Please reproduce the listing in full, exactly as given.
+ + + +
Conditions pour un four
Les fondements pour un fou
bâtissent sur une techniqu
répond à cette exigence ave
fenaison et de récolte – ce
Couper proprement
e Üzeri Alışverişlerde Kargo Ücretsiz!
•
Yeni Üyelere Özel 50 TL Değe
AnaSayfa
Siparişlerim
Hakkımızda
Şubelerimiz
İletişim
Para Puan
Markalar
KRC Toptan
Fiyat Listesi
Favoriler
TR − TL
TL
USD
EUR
+ + + +
* **Written response**
Conditions pour un four
Les fondements pour un fou
bâtissent sur une techniqu
répond à cette exigence ave
fenaison et de récolte – ce
Couper proprement
e Üzeri Alışverişlerde Kargo Ücretsiz!
•
Yeni Üyelere Özel 50 TL Değe
AnaSayfa
Siparişlerim
Hakkımızda
Şubelerimiz
İletişim
Para Puan
Markalar
KRC Toptan
Fiyat Listesi
Favoriler
TR − TL
TL
USD
EUR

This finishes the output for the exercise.